RECORDS FOR THE EXERCISE:
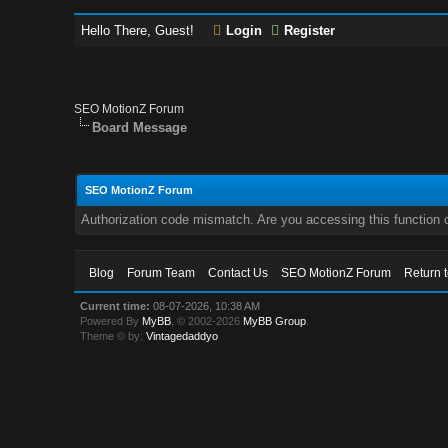
Hello There, Guest!
Login
Register
SEO MotionZ Forum
Board Message
SEO MotionZ Forum
Authorization code mismatch. Are you accessing this function c
Blog
Forum Team
Contact Us
SEO MotionZ Forum
Return 
Current time:
08-07-2026, 10:38 AM
Powered By
MyBB
, © 2002-2026
MyBB Group
.
Theme © by:
Vintagedaddyo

ABOUT THIS TASK: The whole of the data needs to be copied word for word, though not its pictures.

SOLUTION TO THIS TASK:
Hello There, Guest!
Login
Register
SEO MotionZ Forum
Board Message
SEO MotionZ Forum
Authorization code mismatch. Are you accessing this function c
Blog
Forum Team
Contact Us
SEO MotionZ Forum
Return 
Current time:
08-07-2026, 10:38 AM
Powered By
MyBB
, © 2002-2026
MyBB Group
.
Theme © by:
Vintagedaddyo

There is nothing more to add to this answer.